This Policy Brief analyses the development challenges faced by the new collaborative mobility actors positioned in the short-distance segment, which is more promising in terms of environmental and social benefits than those who successfully develop in the long-distance segment, where there is greater competition with collective public transport. Having acknowledged that short-distance collaborative mobility actors are experiencing developmental difficulties, this Policy Brief raises the question of the role of public authorities and suggests six pillars that could form a public strategy for a collaborative and sustainable mobility.
- Carpooling and car sharing can reduce the environmental impact and cost of travel, the annual savings for an individual ranging from a few hundred to over 3,000€.

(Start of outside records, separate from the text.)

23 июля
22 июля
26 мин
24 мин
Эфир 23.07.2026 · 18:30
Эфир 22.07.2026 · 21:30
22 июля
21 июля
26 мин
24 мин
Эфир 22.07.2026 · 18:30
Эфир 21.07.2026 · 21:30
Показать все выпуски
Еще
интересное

- However, despite innovations brought by new actors, these practices continue to make little headway in the short-distance segment and are also struggling to break into sparsely populated areas (rural areas, outer suburbs, small cities, etc.). User access to a mix of transport solutions, including collective transport, and the efficiency of collaborative mobility platforms requiring a large number of users, are recurrent and particularly strong issues in these areas.
- Until recently, public authorities have poorly integrated these new actors into their mobility policies. However, they have a vital role in featuring the articulation between collaborative mobility and other modes of transport.
- A public strategy for collaborative and sustainable mobility could be based on six pillars: communication support; tax clarification; road system planning; experimentation; better governance; public funding. These pillars should be mobilized to varying degrees based on the territory types, the last pillar proving to be quite important in sparsely populated areas.